2. On July 11, 2013, NCP and the Issuer entered into a Stock Exchange Agreement under which NCP exchanged 2,500,000 shares of the Issuer's common stock for 100,000 shares of the Issuer's Series D Preferred Stock. Since the Reporting Person is a 50% owner of NCP the Reporting Person is deemed to have exchanged 1,250,000 shares of the Issuer's common stock for 50,000 shares of Series D Preferred Stock.
3. The Series D Preferred Stock does not have an exercise price.
4. Not applicable.
5. The Series D Preferred Stock does not have an expiration date.
6. On February 12, 2013, the Issuer closed an Asset Purchase Agreement with NCP under which the Issuer acquired the Beaute de Maman product line from NCP in exchange for 750,000 shares of the Issuer's Series D Preferred Stock.

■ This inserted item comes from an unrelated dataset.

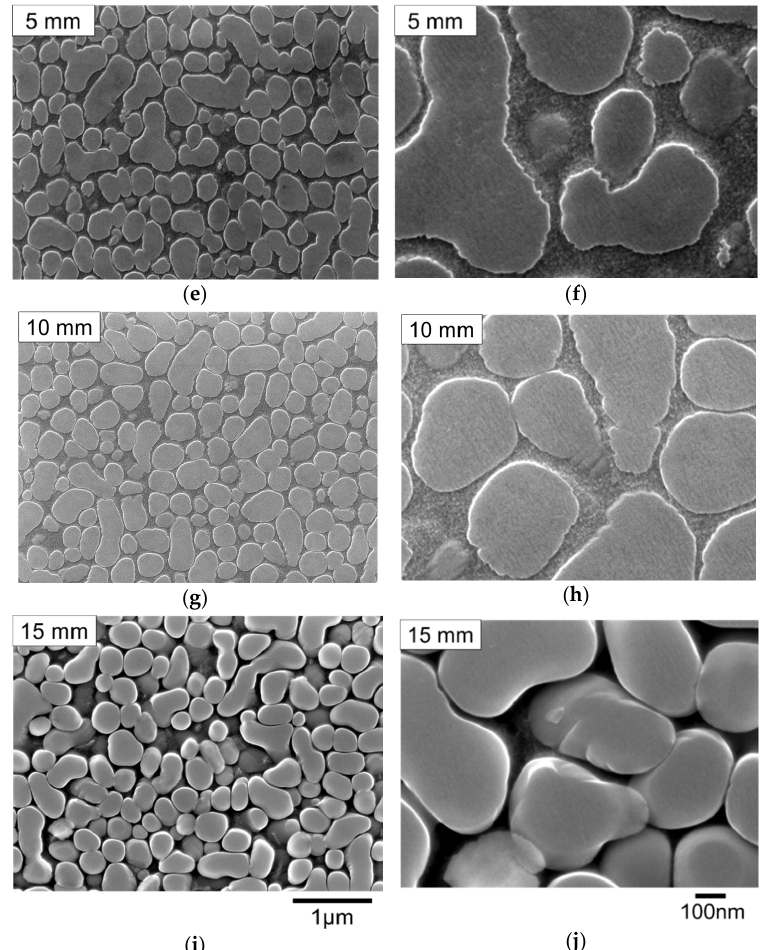
Figure 7. Microstructure parallel to the applied stress axis in a creep-ruptured specimen at a condition of 760 °C and 520 MPa. ( a , b ) Near the ruptured surface, ( c , d ) 2, ( e , f ) 5, ( g , h ) 10, ( i , j ) 15 mm away from the ruptured surface. Except for the region 15 mm from the ruptured surface, observed regions were within gauge of the specimen.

The Reporting Person is a 50% owner of NCP and is, therefore, deemed to own 375,000 shares of the Series D Preferred Stock held by NCP.
/s/ John Linderman 08/28/2013
** Signature of Reporting Person Date
Reminder: Report on a separate line for each class of securities beneficially owned directly or indirectly.
* If the form is filed by more than one reporting person, see Instruction 4 (b)(v).
** Intentional misstatements or omissions of facts constitute Federal Criminal Violations See 18 U.S.C. 1001 and 15 U.S.C. 78ff(a).
Note: File three copies of this Form, one of which must be manually signed. If space is insufficient, see Instruction 6 for procedure.